*Job item:* Recast the lines of every row below as a numbered list, leaving out any blank lines.

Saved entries
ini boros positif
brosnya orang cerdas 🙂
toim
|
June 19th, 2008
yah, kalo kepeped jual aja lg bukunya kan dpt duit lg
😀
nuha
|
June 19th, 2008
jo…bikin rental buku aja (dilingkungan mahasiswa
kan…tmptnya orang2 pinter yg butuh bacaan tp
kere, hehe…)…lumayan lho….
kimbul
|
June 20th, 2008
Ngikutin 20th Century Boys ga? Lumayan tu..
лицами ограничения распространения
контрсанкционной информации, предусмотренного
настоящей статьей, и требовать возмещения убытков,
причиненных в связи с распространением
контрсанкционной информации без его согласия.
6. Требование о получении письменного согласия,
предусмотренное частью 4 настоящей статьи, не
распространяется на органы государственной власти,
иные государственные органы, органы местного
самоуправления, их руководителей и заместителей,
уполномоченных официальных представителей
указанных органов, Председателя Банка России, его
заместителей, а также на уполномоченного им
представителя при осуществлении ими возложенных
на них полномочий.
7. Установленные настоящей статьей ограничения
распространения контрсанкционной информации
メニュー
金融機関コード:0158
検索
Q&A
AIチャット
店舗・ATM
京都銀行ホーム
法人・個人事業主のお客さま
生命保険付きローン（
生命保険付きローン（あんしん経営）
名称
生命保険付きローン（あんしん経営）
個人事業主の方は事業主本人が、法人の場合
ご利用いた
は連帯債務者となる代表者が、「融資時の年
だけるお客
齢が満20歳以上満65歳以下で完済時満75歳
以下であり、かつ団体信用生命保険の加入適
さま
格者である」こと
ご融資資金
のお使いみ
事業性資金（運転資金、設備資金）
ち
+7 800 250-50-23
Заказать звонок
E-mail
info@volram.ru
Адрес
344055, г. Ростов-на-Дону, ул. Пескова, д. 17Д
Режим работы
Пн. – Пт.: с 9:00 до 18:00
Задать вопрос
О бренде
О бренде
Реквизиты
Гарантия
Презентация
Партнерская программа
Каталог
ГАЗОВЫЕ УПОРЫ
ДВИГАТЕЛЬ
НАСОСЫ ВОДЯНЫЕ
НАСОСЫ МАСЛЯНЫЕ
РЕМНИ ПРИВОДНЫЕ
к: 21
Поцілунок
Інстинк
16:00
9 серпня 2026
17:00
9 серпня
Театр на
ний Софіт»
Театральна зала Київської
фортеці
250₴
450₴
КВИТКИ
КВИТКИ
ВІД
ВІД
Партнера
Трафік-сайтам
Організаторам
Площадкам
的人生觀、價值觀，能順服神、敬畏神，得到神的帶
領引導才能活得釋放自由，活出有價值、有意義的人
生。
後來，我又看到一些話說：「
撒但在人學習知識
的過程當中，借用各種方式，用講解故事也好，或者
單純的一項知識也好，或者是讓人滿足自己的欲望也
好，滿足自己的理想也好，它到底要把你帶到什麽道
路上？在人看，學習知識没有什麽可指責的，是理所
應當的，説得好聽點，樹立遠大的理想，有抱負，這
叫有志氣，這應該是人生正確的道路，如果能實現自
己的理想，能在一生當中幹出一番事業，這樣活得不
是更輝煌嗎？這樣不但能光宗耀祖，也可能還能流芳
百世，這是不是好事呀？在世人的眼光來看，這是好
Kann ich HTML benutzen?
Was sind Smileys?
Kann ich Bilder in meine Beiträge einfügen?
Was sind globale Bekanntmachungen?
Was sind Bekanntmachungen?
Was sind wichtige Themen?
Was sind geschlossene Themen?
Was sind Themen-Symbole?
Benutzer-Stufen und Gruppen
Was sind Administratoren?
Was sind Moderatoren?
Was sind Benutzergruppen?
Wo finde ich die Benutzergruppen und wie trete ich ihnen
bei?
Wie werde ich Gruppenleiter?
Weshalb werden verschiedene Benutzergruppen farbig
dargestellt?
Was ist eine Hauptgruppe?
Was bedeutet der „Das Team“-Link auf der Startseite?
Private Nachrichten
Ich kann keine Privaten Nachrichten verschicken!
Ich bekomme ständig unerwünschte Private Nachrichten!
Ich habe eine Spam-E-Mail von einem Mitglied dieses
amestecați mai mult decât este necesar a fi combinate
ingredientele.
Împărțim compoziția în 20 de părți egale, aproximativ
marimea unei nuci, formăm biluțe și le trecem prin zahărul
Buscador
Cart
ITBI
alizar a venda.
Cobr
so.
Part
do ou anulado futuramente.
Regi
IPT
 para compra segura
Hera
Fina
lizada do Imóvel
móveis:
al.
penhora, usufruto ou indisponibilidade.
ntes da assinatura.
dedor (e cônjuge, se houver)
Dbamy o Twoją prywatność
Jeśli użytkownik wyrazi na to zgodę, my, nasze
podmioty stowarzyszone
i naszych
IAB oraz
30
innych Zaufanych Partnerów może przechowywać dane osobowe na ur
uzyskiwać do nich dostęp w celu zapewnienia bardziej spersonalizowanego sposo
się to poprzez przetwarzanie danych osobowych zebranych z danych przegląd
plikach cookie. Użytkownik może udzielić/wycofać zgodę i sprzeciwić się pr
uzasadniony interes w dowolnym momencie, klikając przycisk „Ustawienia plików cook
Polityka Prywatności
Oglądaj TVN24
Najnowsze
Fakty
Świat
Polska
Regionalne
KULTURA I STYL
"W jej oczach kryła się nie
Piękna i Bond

*Solution to the problem:*
1. ini boros positif
2. brosnya orang cerdas 🙂
3. toim
4. |
5. June 19th, 2008
6. yah, kalo kepeped jual aja lg bukunya kan dpt duit lg
7. 😀
8. nuha
9. |
10. June 19th, 2008
11. jo…bikin rental buku aja (dilingkungan mahasiswa
12. kan…tmptnya orang2 pinter yg butuh bacaan tp
13. kere, hehe…)…lumayan lho….
14. kimbul
15. |
16. June 20th, 2008
17. Ngikutin 20th Century Boys ga? Lumayan tu..
18. лицами ограничения распространения
19. контрсанкционной информации, предусмотренного
20. настоящей статьей, и требовать возмещения убытков,
21. причиненных в связи с распространением
22. контрсанкционной информации без его согласия.
23. 6. Требование о получении письменного согласия,
24. предусмотренное частью 4 настоящей статьи, не
25. распространяется на органы государственной власти,
26. иные государственные органы, органы местного
27. самоуправления, их руководителей и заместителей,
28. уполномоченных официальных представителей
29. указанных органов, Председателя Банка России, его
30. заместителей, а также на уполномоченного им
31. представителя при осуществлении ими возложенных
32. на них полномочий.
33. 7. Установленные настоящей статьей ограничения
34. распространения контрсанкционной информации
35. メニュー
36. 金融機関コード:0158
37. 検索
38. Q&A
39. AIチャット
40. 店舗・ATM
41. 京都銀行ホーム
42. 法人・個人事業主のお客さま
43. 生命保険付きローン（
44. 生命保険付きローン（あんしん経営）
45. 名称
46. 生命保険付きローン（あんしん経営）
47. 個人事業主の方は事業主本人が、法人の場合
48. ご利用いた
49. は連帯債務者となる代表者が、「融資時の年
50. だけるお客
51. 齢が満20歳以上満65歳以下で完済時満75歳
52. 以下であり、かつ団体信用生命保険の加入適
53. さま
54. 格者である」こと
55. ご融資資金
56. のお使いみ
57. 事業性資金（運転資金、設備資金）
58. ち
59. +7 800 250-50-23
60. Заказать звонок
61. E-mail
62. info@volram.ru
63. Адрес
64. 344055, г. Ростов-на-Дону, ул. Пескова, д. 17Д
65. Режим работы
66. Пн. – Пт.: с 9:00 до 18:00
67. Задать вопрос
68. О бренде
69. О бренде
70. Реквизиты
71. Гарантия
72. Презентация
73. Партнерская программа
74. Каталог
75. ГАЗОВЫЕ УПОРЫ
76. ДВИГАТЕЛЬ
77. НАСОСЫ ВОДЯНЫЕ
78. НАСОСЫ МАСЛЯНЫЕ
79. РЕМНИ ПРИВОДНЫЕ
80. к: 21
81. Поцілунок
82. Інстинк
83. 16:00
84. 9 серпня 2026
85. 17:00
86. 9 серпня
87. Театр на
88. ний Софіт»
89. Театральна зала Київської
90. фортеці
91. 250₴
92. 450₴
93. КВИТКИ
94. КВИТКИ
95. ВІД
96. ВІД
97. Партнера
98. Трафік-сайтам
99. Організаторам
100. Площадкам
101. 的人生觀、價值觀，能順服神、敬畏神，得到神的帶
102. 領引導才能活得釋放自由，活出有價值、有意義的人
103. 生。
104. 後來，我又看到一些話說：「
105. 撒但在人學習知識
106. 的過程當中，借用各種方式，用講解故事也好，或者
107. 單純的一項知識也好，或者是讓人滿足自己的欲望也
108. 好，滿足自己的理想也好，它到底要把你帶到什麽道
109. 路上？在人看，學習知識没有什麽可指責的，是理所
110. 應當的，説得好聽點，樹立遠大的理想，有抱負，這
111. 叫有志氣，這應該是人生正確的道路，如果能實現自
112. 己的理想，能在一生當中幹出一番事業，這樣活得不
113. 是更輝煌嗎？這樣不但能光宗耀祖，也可能還能流芳
114. 百世，這是不是好事呀？在世人的眼光來看，這是好
115. Kann ich HTML benutzen?
116. Was sind Smileys?
117. Kann ich Bilder in meine Beiträge einfügen?
118. Was sind globale Bekanntmachungen?
119. Was sind Bekanntmachungen?
120. Was sind wichtige Themen?
121. Was sind geschlossene Themen?
122. Was sind Themen-Symbole?
123. Benutzer-Stufen und Gruppen
124. Was sind Administratoren?
125. Was sind Moderatoren?
126. Was sind Benutzergruppen?
127. Wo finde ich die Benutzergruppen und wie trete ich ihnen
128. bei?
129. Wie werde ich Gruppenleiter?
130. Weshalb werden verschiedene Benutzergruppen farbig
131. dargestellt?
132. Was ist eine Hauptgruppe?
133. Was bedeutet der „Das Team“-Link auf der Startseite?
134. Private Nachrichten
135. Ich kann keine Privaten Nachrichten verschicken!
136. Ich bekomme ständig unerwünschte Private Nachrichten!
137. Ich habe eine Spam-E-Mail von einem Mitglied dieses
138. amestecați mai mult decât este necesar a fi combinate
139. ingredientele.
140. Împărțim compoziția în 20 de părți egale, aproximativ
141. marimea unei nuci, formăm biluțe și le trecem prin zahărul
142. Buscador
143. Cart
144. ITBI
145. alizar a venda.
146. Cobr
147. so.
148. Part
149. do ou anulado futuramente.
150. Regi
151. IPT
152.  para compra segura
153. Hera
154. Fina
155. lizada do Imóvel
156. móveis:
157. al.
158. penhora, usufruto ou indisponibilidade.
159. ntes da assinatura.
160. dedor (e cônjuge, se houver)
161. Dbamy o Twoją prywatność
162. Jeśli użytkownik wyrazi na to zgodę, my, nasze
163. podmioty stowarzyszone
164. i naszych
165. IAB oraz
166. 30
167. innych Zaufanych Partnerów może przechowywać dane osobowe na ur
168. uzyskiwać do nich dostęp w celu zapewnienia bardziej spersonalizowanego sposo
169. się to poprzez przetwarzanie danych osobowych zebranych z danych przegląd
170. plikach cookie. Użytkownik może udzielić/wycofać zgodę i sprzeciwić się pr
171. uzasadniony interes w dowolnym momencie, klikając przycisk „Ustawienia plików cook
172. Polityka Prywatności
173. Oglądaj TVN24
174. Najnowsze
175. Fakty
176. Świat
177. Polska
178. Regionalne
179. KULTURA I STYL
180. "W jej oczach kryła się nie
181. Piękna i Bond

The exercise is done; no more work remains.